Cent femmes formées pour transformer l’entrepreneuriat féminin en moteur de souveraineté économique.
À Ngaoundéré, capitale régionale de l’Adamaoua, l’Agence de promotion des petites et moyennes entreprises (APME) a clôturé, le 4 décembre dernier, un cycle de six mois de formation intensive consacré à l’autonomisation économique des femmes.

Cent promotrices, actives dans les secteurs de la couture, du textile, de la restauration et de l’agroalimentaire, ont reçu leurs attestations des mains du directeur général de l’Agence, Jean-Marie Louis Bagda.
Le programme, axé sur la gestion moderne, l’éducation financière, l’amélioration de la qualité et les stratégies de vente, vise à professionnaliser et structurer les activités de ces actrices économiques locales.
Cette session s’inscrit dans une dynamique nationale de renforcement de l’entrepreneuriat féminin, considéré comme un levier majeur pour densifier le tissu des PME et accroître la création de valeur dans les territoires.
Selon l’APME, doter les promotrices d’outils performants de gestion et de production revient à consolider les bases d’une économie plus résiliente, moins dépendante des importations.
Le “Made in Cameroon”, moteur de l’import-substitution
L’action de l’APME rejoint les priorités économiques actuelles, notamment la promotion du “Made in Cameroon” et la stratégie d’import-substitution.

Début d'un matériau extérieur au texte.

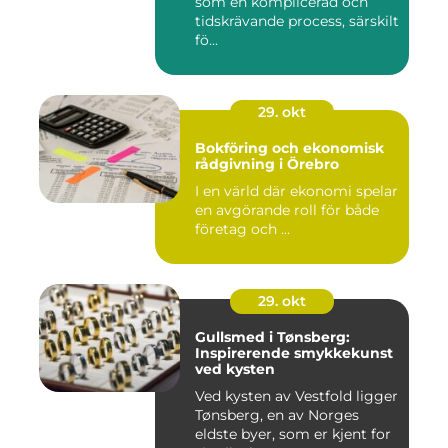
som en komplicerad och
tidskrävande process, särskilt
fö...
29. okt
Bokföring och ekonomisk
rådgivning i Örebro
I en värld där ekonomi spelar
en avgörande roll för både
företag och ...
29. okt
Gullsmed i Tønsberg:
Inspirerende smykkekunst
ved kysten
Ved kysten av Vestfold ligger
Tønsberg, en av Norges
eldste byer, som er kjent for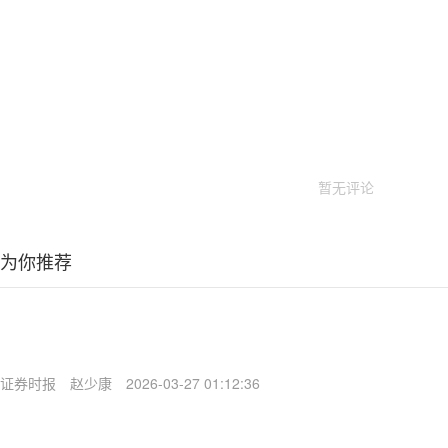
暂无评论
为你推荐
证券时报
赵少康
2026-03-27 01:12:36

Dans la présentation du Programme économique, financier, social et culturel 2026, le Premier ministre Joseph Dion Ngute rappelait les efforts déployés pour améliorer la présence des produits locaux dans les grandes enseignes.
Ces orientations connaissent déjà des traductions concrètes : Carrefour, du groupe CFAO, indique que 40 % de ses produits alimentaires sont camerounais, représentant 45 % de son chiffre d’affaires alimentaire et 75 % des volumes vendus.
Le distributeur travaille aujourd’hui avec près de 300 producteurs locaux, qui constituent 75 % de ses fournisseurs. Un signal fort pour les TPE et PME, dont celles portées par les 100 promotrices désormais certifiées à Ngaoundéré.
Des avancées notables… mais des défis à relever
La valorisation du “Made in Cameroon” passe aussi par des labels nationaux, la participation aux salons spécialisés, la digitalisation des ventes ou encore la formalisation progressive des unités de production. Malgré ces avancées, les défis persistent : faible transformation locale, accès limité aux financements, faible visibilité des marques naissantes et pression des produits importés.
C’est précisément pour répondre à ces contraintes que la montée en compétences de ces femmes entrepreneurs apparaît stratégique. En consolidant la qualité et la structuration des entreprises féminines, l’APME contribue à faire d’elles des actrices centrales de la souveraineté économique nationale.